> _What is expected_:
Return the lines from the line containing "modify -vserver _vs1_" onward. Each must match exactly, and the last line of the listing below must be included.
*** Opening of Source material ***
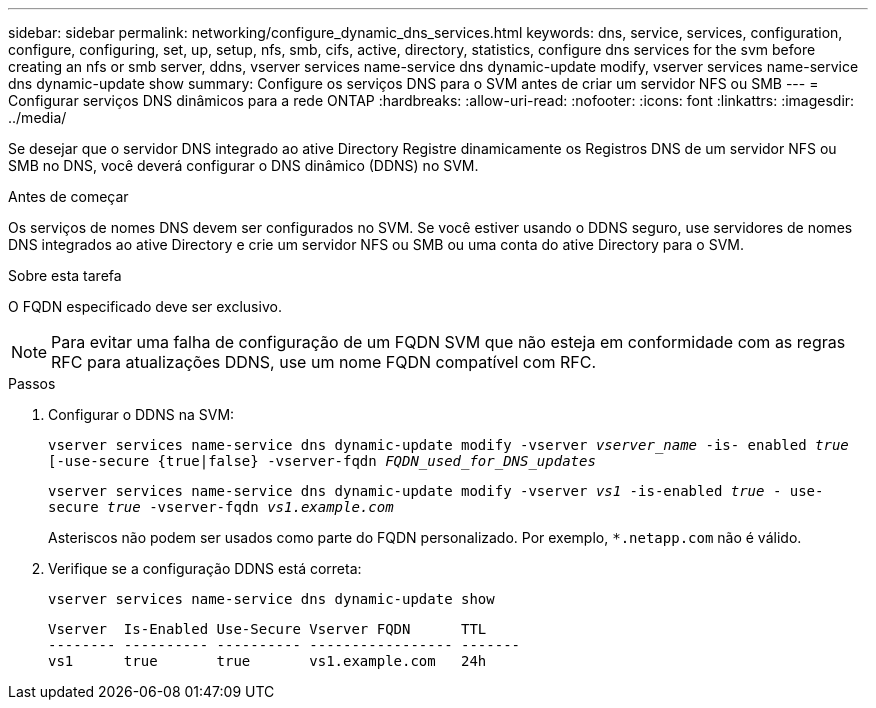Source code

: ---
sidebar: sidebar 
permalink: networking/configure_dynamic_dns_services.html 
keywords: dns, service, services, configuration, configure, configuring, set, up, setup, nfs, smb, cifs, active, directory, statistics, configure dns services for the svm before creating an nfs or smb server, ddns, vserver services name-service dns dynamic-update modify, vserver services name-service dns dynamic-update show 
summary: Configure os serviços DNS para o SVM antes de criar um servidor NFS ou SMB 
---
= Configurar serviços DNS dinâmicos para a rede ONTAP
:hardbreaks:
:allow-uri-read: 
:nofooter: 
:icons: font
:linkattrs: 
:imagesdir: ../media/


[role="lead"]
Se desejar que o servidor DNS integrado ao ative Directory Registre dinamicamente os Registros DNS de um servidor NFS ou SMB no DNS, você deverá configurar o DNS dinâmico (DDNS) no SVM.

.Antes de começar
Os serviços de nomes DNS devem ser configurados no SVM. Se você estiver usando o DDNS seguro, use servidores de nomes DNS integrados ao ative Directory e crie um servidor NFS ou SMB ou uma conta do ative Directory para o SVM.

.Sobre esta tarefa
O FQDN especificado deve ser exclusivo.


NOTE: Para evitar uma falha de configuração de um FQDN SVM que não esteja em conformidade com as regras RFC para atualizações DDNS, use um nome FQDN compatível com RFC.

.Passos
. Configurar o DDNS na SVM:
+
`vserver services name-service dns dynamic-update modify -vserver _vserver_name_ -is- enabled _true_ [-use-secure {true|false} -vserver-fqdn _FQDN_used_for_DNS_updates_`

+
`vserver services name-service dns dynamic-update modify -vserver _vs1_ -is-enabled _true_ - use-secure _true_ -vserver-fqdn _vs1.example.com_`

+
Asteriscos não podem ser usados como parte do FQDN personalizado. Por exemplo, `*.netapp.com` não é válido.

. Verifique se a configuração DDNS está correta:
+
`vserver services name-service dns dynamic-update show`

+
....
Vserver  Is-Enabled Use-Secure Vserver FQDN      TTL
-------- ---------- ---------- ----------------- -------
vs1      true       true       vs1.example.com   24h
....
*** Close of Source material ***
> _Result of the exercise_:
`vserver services name-service dns dynamic-update modify -vserver _vs1_ -is-enabled _true_ - use-secure _true_ -vserver-fqdn _vs1.example.com_`

+
Asteriscos não podem ser usados como parte do FQDN personalizado. Por exemplo, `*.netapp.com` não é válido.

. Verifique se a configuração DDNS está correta:
+
`vserver services name-service dns dynamic-update show`

+
....
Vserver  Is-Enabled Use-Secure Vserver FQDN      TTL
-------- ---------- ---------- ----------------- -------
vs1      true       true       vs1.example.com   24h
....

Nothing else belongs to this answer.